The AnaConDa device has been approved for use in the European Union since 2004. Many studies have shown the AnaConDa to be a highly efficient, safe, cost effective, and simple device to use.1,2,22 There are limited data assessing ambient room contamination, and the optimal scavenging system remains unknown. In accordance with guidance from the manufacturers of AnaConDa and the Canadian Centre for Occupational Health and Safety which governs workplace environmental exposure limits, we used a combined two Deltasorb active scavenging system in conjunction with nine room air exchanges per hour. However, in a recent case series by Marbini et al., they assessed the degree of ICU environmental pollution with the AnaConDa device using isoflurane with only ten room air exchanges per hour and no additional active scavenging.23 The authors showed peak isoflurane levels of 50 ppm at the expired port, which fell to less than 2 ppm around the patient’s head and the predicted nursing area. A second study by Sackey et al. in 15 patients during ICU sedation for 12-96 hr looked at ambient isoflurane pollution and consumption utilizing active scavenging and four room air exchanges per hour.2 Their scavenging system used a simpler ejector suction device that connected the ventilator to the hospital waste gas wall outlet system. Five patients within this series had no active scavenging and relied on room air exchanges alone. The mean levels of isoflurane pollution were less than 0.5 ppm in all patients. The full impact and requirement of each modality and the minimum number of air exchanges to reduce environmental contamination remain to be investigated.

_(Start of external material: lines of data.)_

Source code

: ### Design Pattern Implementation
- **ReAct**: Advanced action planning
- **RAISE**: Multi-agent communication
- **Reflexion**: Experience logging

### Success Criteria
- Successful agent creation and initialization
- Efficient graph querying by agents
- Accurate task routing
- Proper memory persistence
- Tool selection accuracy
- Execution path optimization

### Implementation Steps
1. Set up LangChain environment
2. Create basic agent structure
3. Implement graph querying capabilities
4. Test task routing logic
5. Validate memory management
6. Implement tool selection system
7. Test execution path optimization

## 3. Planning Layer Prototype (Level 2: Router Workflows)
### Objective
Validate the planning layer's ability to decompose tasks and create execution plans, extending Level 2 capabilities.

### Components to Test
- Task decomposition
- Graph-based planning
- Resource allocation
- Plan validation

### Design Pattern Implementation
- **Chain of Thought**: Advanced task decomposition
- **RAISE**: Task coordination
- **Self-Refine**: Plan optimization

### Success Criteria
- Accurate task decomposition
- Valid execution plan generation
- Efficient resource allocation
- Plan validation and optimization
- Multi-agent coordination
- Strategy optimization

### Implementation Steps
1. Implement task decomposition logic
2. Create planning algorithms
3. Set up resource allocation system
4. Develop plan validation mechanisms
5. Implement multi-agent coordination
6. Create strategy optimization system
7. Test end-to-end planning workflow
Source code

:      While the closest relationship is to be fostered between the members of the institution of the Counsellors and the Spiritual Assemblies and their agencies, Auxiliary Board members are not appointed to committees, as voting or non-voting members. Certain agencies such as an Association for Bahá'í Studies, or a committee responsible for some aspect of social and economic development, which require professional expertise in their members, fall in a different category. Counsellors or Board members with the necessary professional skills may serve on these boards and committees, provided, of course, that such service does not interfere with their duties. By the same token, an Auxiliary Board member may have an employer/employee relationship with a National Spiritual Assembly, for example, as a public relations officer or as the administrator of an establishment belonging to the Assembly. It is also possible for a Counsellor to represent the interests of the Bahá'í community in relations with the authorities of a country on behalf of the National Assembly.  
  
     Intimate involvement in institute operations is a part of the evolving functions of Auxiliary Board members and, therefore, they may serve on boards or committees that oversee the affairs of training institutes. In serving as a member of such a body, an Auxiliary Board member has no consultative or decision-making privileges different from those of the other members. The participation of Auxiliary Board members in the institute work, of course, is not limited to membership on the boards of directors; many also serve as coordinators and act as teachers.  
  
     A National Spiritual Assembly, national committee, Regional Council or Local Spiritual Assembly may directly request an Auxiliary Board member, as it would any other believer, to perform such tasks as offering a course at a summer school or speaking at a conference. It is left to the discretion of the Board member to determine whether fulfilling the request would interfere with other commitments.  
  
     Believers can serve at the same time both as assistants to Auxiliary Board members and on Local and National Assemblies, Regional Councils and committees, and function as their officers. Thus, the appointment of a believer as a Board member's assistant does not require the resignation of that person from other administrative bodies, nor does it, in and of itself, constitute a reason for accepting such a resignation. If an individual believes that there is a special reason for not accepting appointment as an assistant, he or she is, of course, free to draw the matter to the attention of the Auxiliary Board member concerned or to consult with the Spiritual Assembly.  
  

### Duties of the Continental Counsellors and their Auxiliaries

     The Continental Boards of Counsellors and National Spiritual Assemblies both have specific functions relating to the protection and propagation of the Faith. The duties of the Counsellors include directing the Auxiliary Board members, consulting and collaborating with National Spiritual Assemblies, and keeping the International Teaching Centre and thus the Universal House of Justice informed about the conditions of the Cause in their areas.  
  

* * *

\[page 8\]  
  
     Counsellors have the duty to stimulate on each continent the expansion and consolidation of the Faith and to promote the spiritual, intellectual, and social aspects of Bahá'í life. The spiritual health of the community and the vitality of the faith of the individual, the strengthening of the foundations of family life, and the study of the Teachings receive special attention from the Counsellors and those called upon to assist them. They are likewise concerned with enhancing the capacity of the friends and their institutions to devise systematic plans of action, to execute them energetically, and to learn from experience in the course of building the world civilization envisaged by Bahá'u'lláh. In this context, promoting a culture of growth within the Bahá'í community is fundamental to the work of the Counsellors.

There are several limitations to this study, including the small sample size and the delivered concentrations which rarely exceeded 0.1-0.3 MAC; however, the data are largely uniform with no significant outliers. Measurements were performed at one hour after ICU admission, as we anticipated this to be an adequate time period for volatile agents to reach equilibrium between the breathing circuit and the environment, and most cardiac surgical patients are also extubated within two to three hours of ICU admission. Thus, it is possible that ambient room contamination may have continued to rise beyond the one hour measurement time period. However, we tested the Deltasorb-based scavenging system within our operating rooms, which normally utilize much higher doses of volatile anesthetics (0.6-2 MAC), and the Deltasorb canister is changed only once per week. Our measurements showed that the regular ambient room concentrations never exceeded the current allowable safety limits (unpublished data). In addition to this scavenging system, there are nine room air exchanges performed each hour.

In summary, our study shows that the simple scavenging system developed within our institution together with the room air exchanges provides an efficient means to reduce ambient room contamination and staff exposure within the ICU when volatile agents are administered with the AnaConDa device. This has important safety implications with residual volatile anesthetic concentrations falling well below current guidelines and thus meeting Canadian and international safety standards. The results of this study will facilitate further research investigating potential benefits of volatile-based sedation within critical care environments.